# is Qad ultra rest a good option for 3d?



## ggolaji (Mar 8, 2015)

I have been shooting every weekend for 3d starting this year. 
So currently I am using a E32 with qad ultra rest but it makes me question myself if its the best choice to use for 3d.
As I shoot more I get a plastic dust collected under the rest and top of the arrow shelve. I'm guessing its from the fuzzy tape I put on the rest
to minimize the sound when I draw. 

I really don't want to own another bow for 3d, if so is this the only option?


----------



## Tincup61 (Oct 9, 2012)

I've shot 3d for years, local shoots and ASA. I use a QAD on my both my target and hunting bows. No issues whatsoever.


----------



## math1963 (Apr 9, 2014)

Must of the dust is coming from the target crap stuck to the arrow and is scraped off as the arrow slides through the rest. The QAD Ultra rest is a good rest if installed/timed correctly.


----------



## PFD42 (Mar 31, 2011)

I've also shot a QAD HDX for hunting and 3D for years. I had one stick on me in Paris last year but that's it, one hicup in tens of thousands of shots.


----------



## catcherarcher (Sep 23, 2014)

It's a good all around rest.


----------



## chiefjason (Mar 22, 2016)

If I was running one that was working fine I would not replace it. My daughter has a Vapor Trail and I just put on a Hamskea Hybrid Hunter. After seeing how easy a limb driven rest is to set up, I'm sticking with them. So, if you just want a new toy for your bow both of those are worth looking at.


----------



## 5ringking (May 25, 2005)

I don't mind a QAD at all.... great rests as long as they are setup right


----------



## Tony Bagnall (Sep 8, 2012)

I have qads on my 3d bows... until I tried the Hamseka target hybrid micro adjust.... its limb driven and extremely easy to set up and to tune.. I like the qad but hands down this Hamseka is far better for 3d due to the tune ability ... Yes my qads are tune and operate properly but the hamseaka is easy to tune if you change the diameter of your arrows.


----------



## offeringplate (Jan 31, 2016)

ggolaji said:


> I have been shooting every weekend for 3d starting this year.
> So currently I am using a E32 with qad ultra rest but it makes me question myself if its the best choice to use for 3d.
> As I shoot more I get a plastic dust collected under the rest and top of the arrow shelve. I'm guessing its from the fuzzy tape I put on the rest
> to minimize the sound when I draw.
> ...


I get that dust on my E35, would like to know exactly why and if it need to be addressed? THX 

OP


----------



## Tenring7 (Apr 13, 2016)

I think it's one of your best bets for what your using it for.


----------



## ggolaji (Mar 8, 2015)

I see alot of people switching to hamseka from qad around my area. 
but for now my qad is working fine like everyone until i get more $$ lol.


----------



## Tincup61 (Oct 9, 2012)

offeringplate said:


> I get that dust on my E35, would like to know exactly why and if it need to be addressed? THX
> 
> OP


It's just target dust. It just collects on the felt.


----------



## Blacktailbustr (Jan 12, 2012)

I use a Vapor Trail Pro V on my 3D and hunting set up and I love it. Best rest I have ever used.


----------



## Luv2shoot3D (Feb 4, 2013)

Tincup61 said:


> I've shot 3d for years, local shoots and ASA. I use a QAD on my both my target and hunting bows. No issues whatsoever.

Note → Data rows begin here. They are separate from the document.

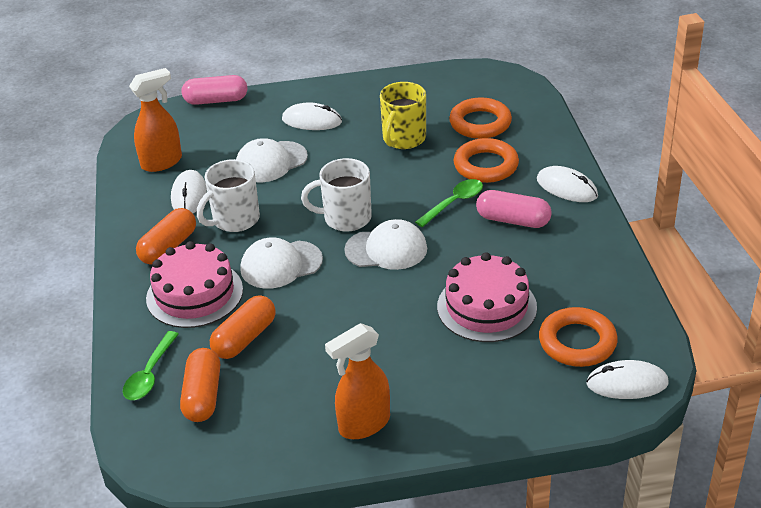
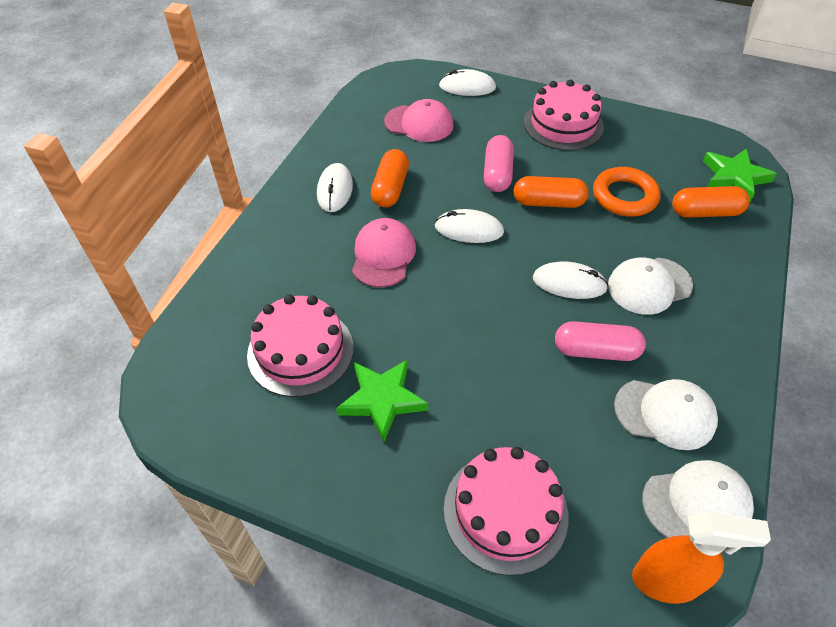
green spoon: [123,331,179,400] [415,179,483,227] = 2 -> none = 0
green star: none = 0 -> [336,359,428,442] [703,149,777,202] = 2
orange ring: [449,97,512,139] [454,138,519,183] [539,307,618,367] = 3 -> [593,167,660,217] = 1
orange spray bottle: [129,68,182,172] [325,323,390,439] = 2 -> [632,512,771,604] = 1
pink cake: [146,241,243,328] [437,252,537,342] = 2 -> [247,294,353,397] [444,447,568,576] [524,80,604,150] = 3
pink cap: none = 0 -> [352,218,416,287] [384,99,454,142] = 2
white mug: [197,159,260,232] [301,158,372,231] = 2 -> none = 0
yellow mug: [380,82,426,149] = 1 -> none = 0

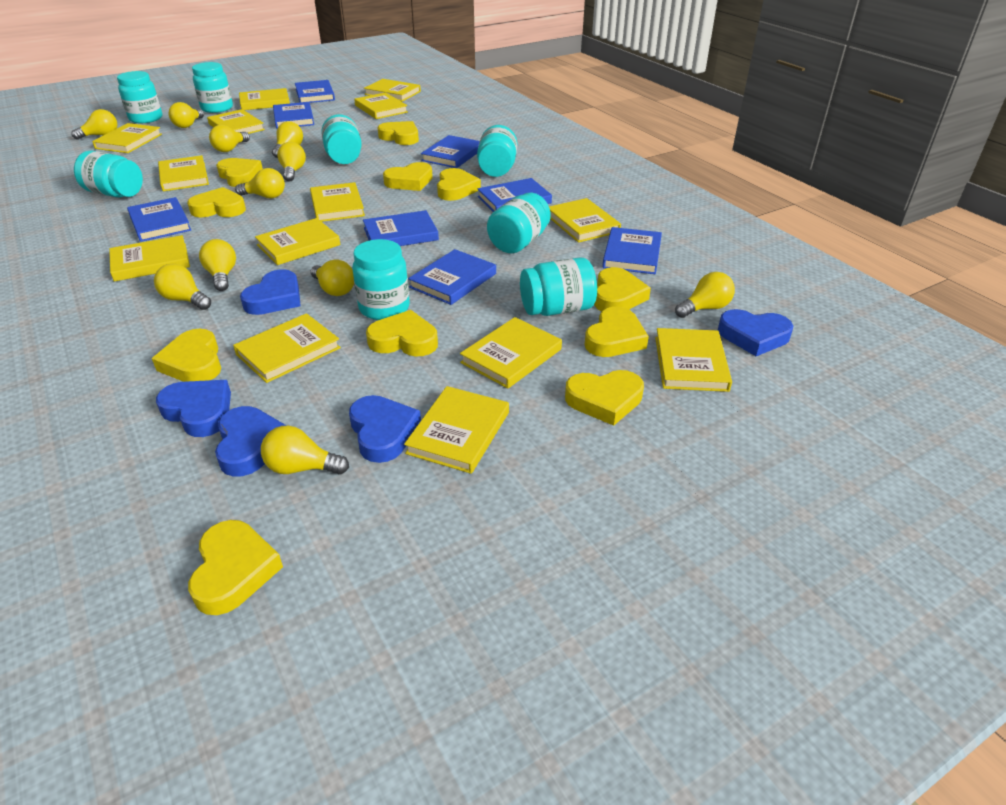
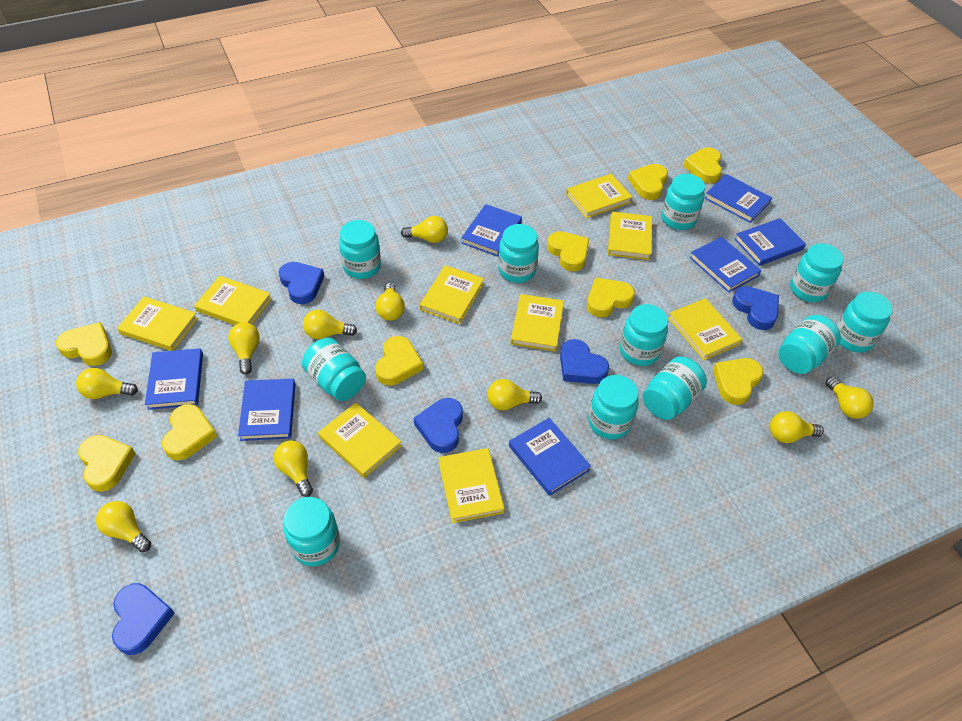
blue book: [127,197,191,242] [273,102,314,129] [295,80,335,103] [363,210,439,246] [408,249,496,305] [421,135,480,168] [478,178,552,212] [602,227,662,274] = 8 -> [145,348,203,410] [238,379,295,441] [461,204,522,257] [509,418,591,496] [689,237,761,293] [704,174,772,223] [734,218,806,266] = 7
turquoise jar: [74,150,143,197] [117,71,162,123] [192,62,233,113] [321,114,362,164] [353,239,410,320] [477,125,517,177] [487,193,551,253] [520,257,597,316] = 8 -> [283,497,340,566] [302,338,366,401] [339,220,381,279] [498,224,539,283] [588,375,639,439] [620,304,668,366] [643,356,707,420] [662,174,705,230] [778,315,841,374] [790,243,844,302] [836,292,892,353] = 11
yellow book: [92,123,162,153] [109,235,190,282] [158,155,209,191] [207,109,265,134] [233,313,341,383] [239,88,290,110] [255,218,340,265] [310,182,365,222] [354,92,408,119] [364,79,421,102] [404,386,509,474] [460,317,562,389] [549,198,621,243] [655,328,732,392] = 14 -> [117,296,198,351] [194,276,272,325] [318,402,402,478] [420,265,484,324] [438,448,505,523] [511,294,564,352] [566,174,632,218] [608,211,652,260] [668,298,742,360] = 9
yellow heart: [152,329,221,382] [187,187,246,217] [188,520,283,615] [216,158,263,187] [366,310,438,357] [378,121,419,145] [383,162,433,191] [437,168,481,201] [565,370,644,426] [585,307,649,357] [594,267,651,311] = 11 -> [56,322,112,366] [78,435,136,492] [162,404,217,460] [375,336,423,386] [547,231,589,271] [587,277,635,318] [628,164,668,200] [683,147,722,183] [713,358,764,405] = 9
yellow light bulb: [71,109,118,140] [154,263,211,310] [169,102,204,128] [199,239,236,291] [209,125,250,152] [235,168,285,198] [261,426,349,475] [272,121,303,158] [277,142,306,182] [310,260,354,296] [675,272,735,318] = 11 -> [76,368,138,399] [96,501,151,552] [228,322,260,374] [274,441,313,497] [303,310,357,339] [376,283,405,320] [401,216,448,243] [487,379,542,410] [770,411,824,443] [826,377,874,419] = 10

Very good rest hard to beat


----------



## doeboiz74 (Apr 17, 2016)

I've taken a few elk, and won a buckle at a 3D shoot with my QAD rest. I would be really suprised if you see so much dust building up during a single 3D shoot that it affects anything... Just blow it off before you start your day or when you put it away.


----------



## Tom Sloniger (Mar 15, 2007)

QAD is a good solid rest for target or hunting....personally, I prefer the TT limb driven smack down, totally trouble free and easy to set up


----------



## Bison2017 (Mar 2, 2016)

QAD is the most reliable drop away Ive ever shot, it will work great for 3D


----------